Who Is This Book For?
This book is quite simply written for the intermediate to advanced Ruby developer who wants to start developing distributed applications. This book assumes that you have pretty good knowledge of Ruby, at least at the intermediate developer level. Although we will touch on some parts of the Ruby languageparticularly those that might be confusing when dealing with distributed applicationswe will not be going into the language in depth.
While you should know Ruby, this book assumes that you probably do not understand distributed programming and that this is your first venture into this world. If you have done distributed programming before, this book will help you quickly understand how to do it in Ruby. If you haven’t, this book will help you understand what distributed programming is and isn’t.
How Is This Book Organized?
This book is split into four parts. Part I examines what ships with the standard library in Ruby 1.8.x and beyond. We look, in depth, at understanding how DRb (dRuby or Distributed Ruby) and Rinda work. We will build some simple applications in a variety of ways and use those examples to talk about the libraries. We examine the pros and cons of DRb and Rinda. By the end of Part I you should feel comfortable and ready to build your distributed applications using these libraries.
Part II looks at a variety of third-party tools, libraries, and frameworks designed to make distributed programming in Ruby easy, fun, and robust. Some of these libraries build on the DRb and Rinda libraries we learned about in Part I, and others don’t. Some are based on executing arbitrary code on another machine. Others are based on running code in the background to elevate performance.

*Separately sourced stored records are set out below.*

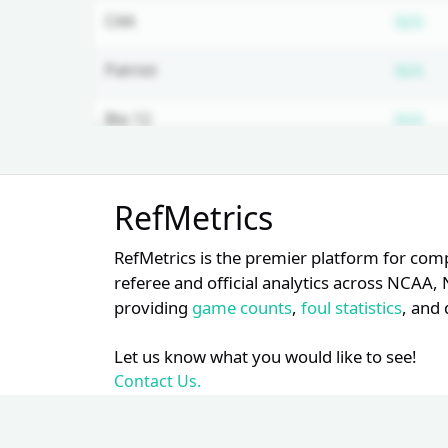
Su
CAA
N/A
Su
Patriot
N/A
Su
Big 12
N/A
Su
MEAC
N/A
Unlock Full Referee Profile
RefMetrics
Log in to see more officials and
subscribe to unlock full profile
RefMetrics is the premier platform for com
details.
referee and official analytics across NCA
providing
game counts
,
foul statistics
, and 
Login
Register
Let us know what you would like to see!
Contact Us.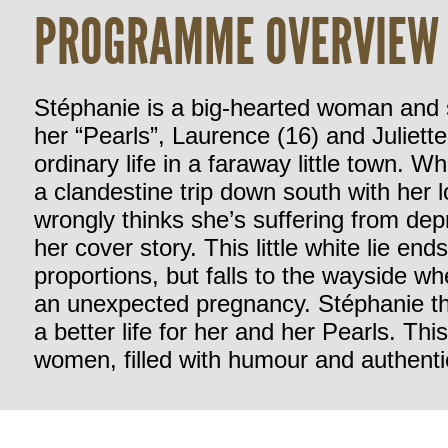
PROGRAMME OVERVIEW
Stéphanie is a big-hearted woman and s
her “Pearls”, Laurence (16) and Juliette
ordinary life in a faraway little town. 
a clandestine trip down south with her 
wrongly thinks she’s suffering from de
her cover story. This little white lie e
proportions, but falls to the wayside 
an unexpected pregnancy. Stéphanie th
a better life for her and her Pearls. Th
women, filled with humour and authentic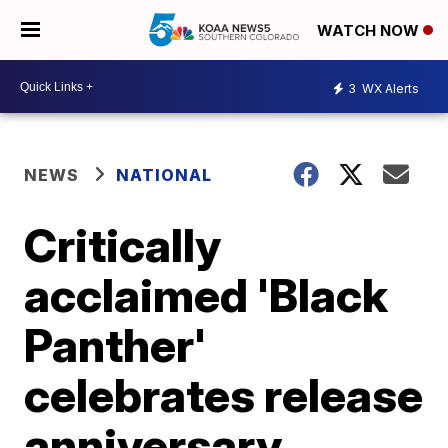
WATCH NOW
3
WX Alerts
NEWS
NATIONAL
Critically
acclaimed 'Black
Panther'
celebrates release
anniversary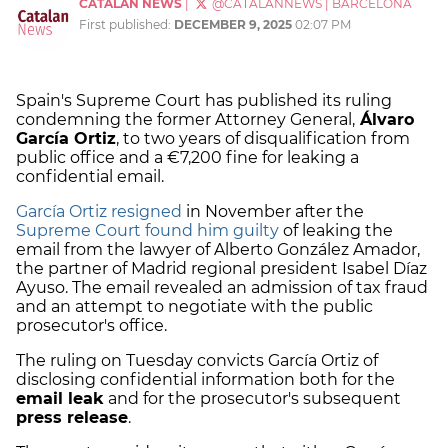
CATALAN NEWS
|
@CATALANNEWS
|
BARCELONA
First published:
DECEMBER 9, 2025
02:07 PM
Spain's Supreme Court has published its ruling
condemning the former Attorney General,
Álvaro
García Ortiz
, to two years of disqualification from
public office and a €7,200 fine for leaking a
confidential email.
García Ortiz resigned
in November after the
Supreme Court found him guilty
of leaking the
email from the lawyer of Alberto González Amador,
the partner of Madrid regional president Isabel Díaz
Ayuso. The email revealed an admission of tax fraud
and an attempt to negotiate with the public
prosecutor's office.
The ruling on Tuesday convicts García Ortiz of
disclosing confidential information both for the
email leak
and for the prosecutor's subsequent
press release
.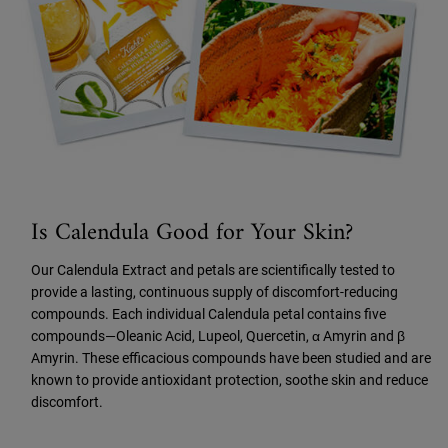
Is Calendula Good for Your Skin?
Our Calendula Extract and petals are scientifically tested to
provide a lasting, continuous supply of discomfort-reducing
compounds. Each individual Calendula petal contains five
compounds—Oleanic Acid, Lupeol, Quercetin, α Amyrin and β
Amyrin. These efficacious compounds have been studied and are
known to provide antioxidant protection, soothe skin and reduce
discomfort.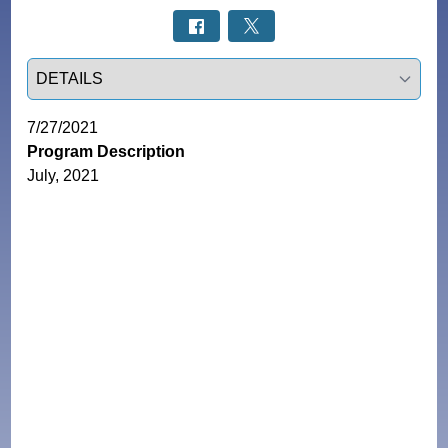
Select a tab
7/27/2021
Program Description
July, 2021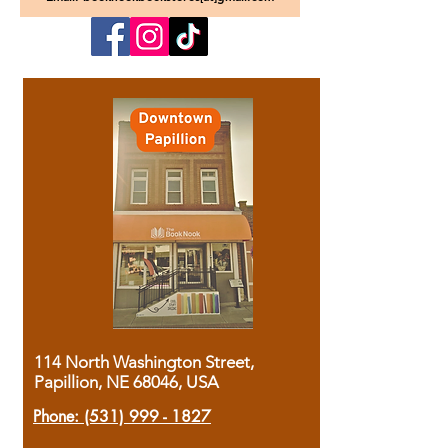
114 North Washington Street,
Papillion, NE 68046, USA
Phone:
(531) 999 - 1827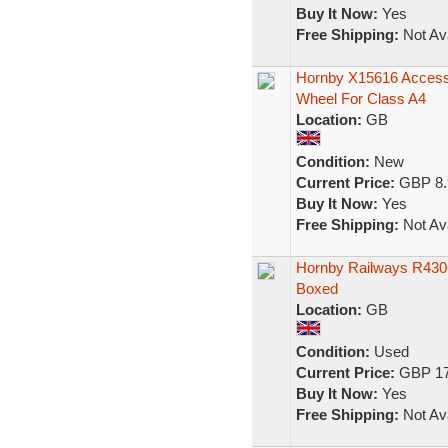
Buy It Now:
Yes
Free Shipping:
Not Ava
Hornby X15616 Accesso
Wheel For Class A4
Location:
GB
Condition:
New
Current Price:
GBP 8.
Buy It Now:
Yes
Free Shipping:
Not Ava
Hornby Railways R430
Boxed
Location:
GB
Condition:
Used
Current Price:
GBP 17
Buy It Now:
Yes
Free Shipping:
Not Ava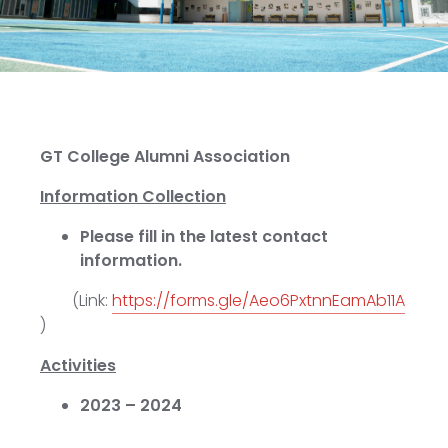
GT College Alumni Association
Information Collection
Please fill in the latest contact
information.
(Link:
https://forms.gle/Aeo6PxtnnEamAb11A
)
Activities
2023 – 2024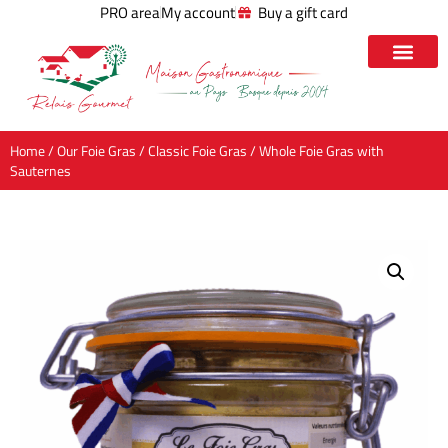
PRO area
My account
Buy a gift card
Home
/
Our Foie Gras
/
Classic Foie Gras
/ Whole Foie Gras with
Sauternes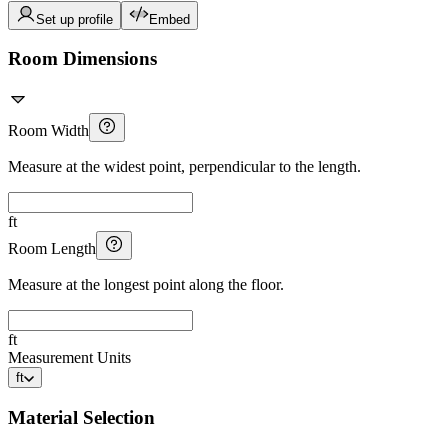
Set up profile
Embed
Room Dimensions
Room Width
Measure at the widest point, perpendicular to the length.
ft
Room Length
Measure at the longest point along the floor.
ft
Measurement Units
ft
Material Selection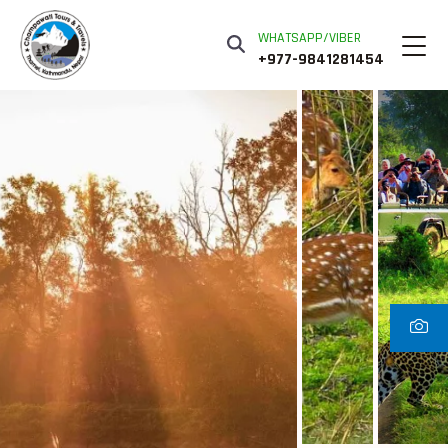
WHATSAPP/VIBER
+977-9841281454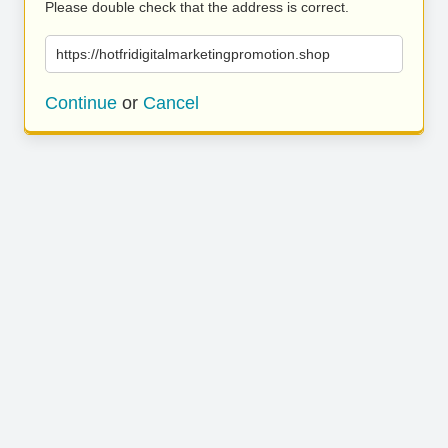
Please double check that the address is correct.
https://hotfridigitalmarketingpromotion.shop
Continue
or
Cancel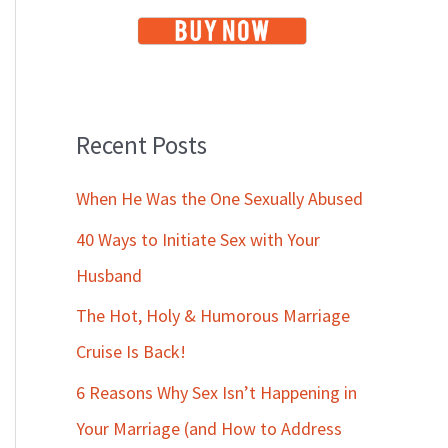
Recent Posts
When He Was the One Sexually Abused
40 Ways to Initiate Sex with Your
Husband
The Hot, Holy & Humorous Marriage
Cruise Is Back!
6 Reasons Why Sex Isn’t Happening in
Your Marriage (and How to Address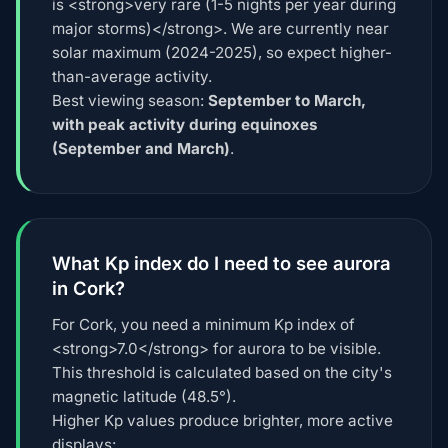
is <strong>very rare (1-5 nights per year during
major storms)</strong>. We are currently near
solar maximum (2024-2025), so expect higher-
than-average activity.
Best viewing season:
September to March,
with peak activity during equinoxes
(September and March)
.
What Kp index do I need to see aurora
in Cork?
For Cork, you need a minimum Kp index of
<strong>7.0</strong> for aurora to be visible.
This threshold is calculated based on the city's
magnetic latitude (48.5°).
Higher Kp values produce brighter, more active
displays: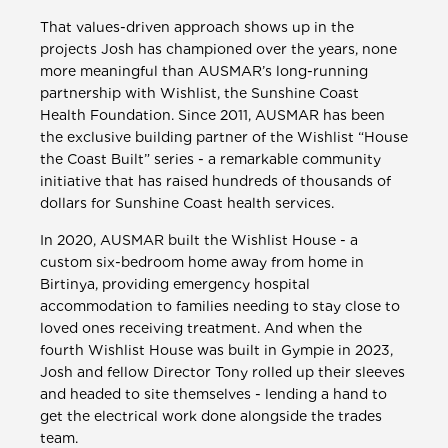
That values-driven approach shows up in the
projects Josh has championed over the years, none
more meaningful than AUSMAR’s long-running
partnership with Wishlist, the Sunshine Coast
Health Foundation. Since 2011, AUSMAR has been
the exclusive building partner of the Wishlist “House
the Coast Built” series - a remarkable community
initiative that has raised hundreds of thousands of
dollars for Sunshine Coast health services.
In 2020, AUSMAR built the Wishlist House - a
custom six-bedroom home away from home in
Birtinya, providing emergency hospital
accommodation to families needing to stay close to
loved ones receiving treatment. And when the
fourth Wishlist House was built in Gympie in 2023,
Josh and fellow Director Tony rolled up their sleeves
and headed to site themselves - lending a hand to
get the electrical work done alongside the trades
team.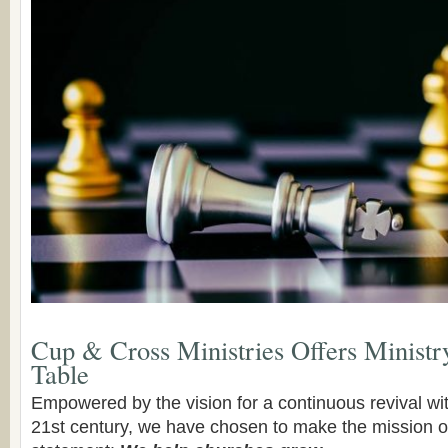
Cup & Cross Ministries Offers Ministr
Table
Empowered by the vision for a continuous revival wit
21st century, we have chosen to make the mission of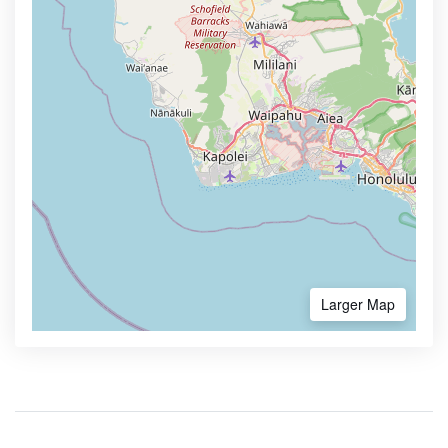
Larger Map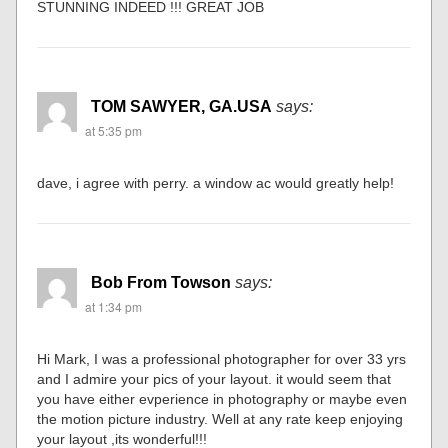
STUNNING INDEED !!! GREAT JOB
TOM SAWYER, GA.USA
says:
at 5:35 pm
dave, i agree with perry. a window ac would greatly help!
Bob From Towson
says:
at 1:34 pm
Hi Mark, I was a professional photographer for over 33 yrs
and I admire your pics of your layout. it would seem that
you have either evperience in photography or maybe even
the motion picture industry. Well at any rate keep enjoying
your layout ,its wonderful!!!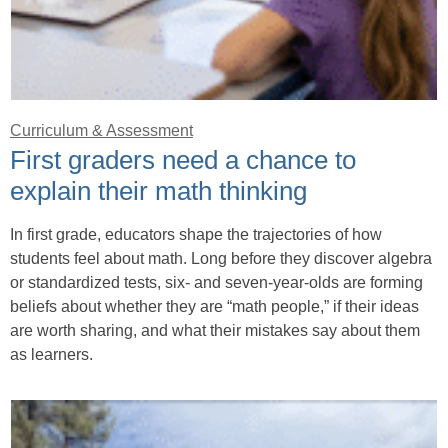
Curriculum & Assessment
First graders need a chance to
explain their math thinking
In first grade, educators shape the trajectories of how
students feel about math. Long before they discover algebra
or standardized tests, six- and seven-year-olds are forming
beliefs about whether they are “math people,” if their ideas
are worth sharing, and what their mistakes say about them
as learners.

Part III takes a close look at some of the leading distributed message queues available to the Ruby community. These queues can help facilitate communication and tasks between your applications. Distributed message queues can help increase your applications’ performance by queuing up work to be done at a later date instead of at runtime.
Finally, Part IV looks at a few libraries that are designed to work exclusively with the Ruby on Rails web framework. These libraries might already be familiar to you if you have been using Ruby on Rails for several years. But there is always something to be learned, and that’s what the chapters in this part of this book will help you with.
During the course of the book, we will examine a breadth of different technologies; however, this book is not necessarily a how-to guide. Instead, you will use these different technologies to help understand the complex problems associated with distributed programming and several different ways you can solve these problems. You’ll use these technologies to learn about RMI, message queues, and MapReduce, among others.
How to Run the Examples
I have tried to make this book as easy to use and follow as possible. When a new technology is referenced or introduced, I give you a link to find out more about it and/or its developer(s). When you see a code sample, unless otherwise stated, I present that sample in its entirety. I have also taken extra effort to make sure that you can easily run each of those code samples as is. Unless otherwise stated, you should be able to take any code sample, copy it into a Ruby file, and run it using the ruby command, like this:
$ ruby foo.rb
There are times when a file needs to be named something specific or has to be run with a special command. In particular, Chapter 4, "Starfish," covers this issue. At that time I will call your attention to these details so that you can run the examples without hassle.
In some chapters, such as Chapters 2, "Rinda," and 8, "AMQP/RabbitMQ," background servers need to be run for the examples to run correctly. It is highly recommended that you restart these background servers between each set of examples that are presented in these chapters. A lot of these chapters iteratively build on a piece of software, and restarting the servers between runs helps eliminate potentially confusing results.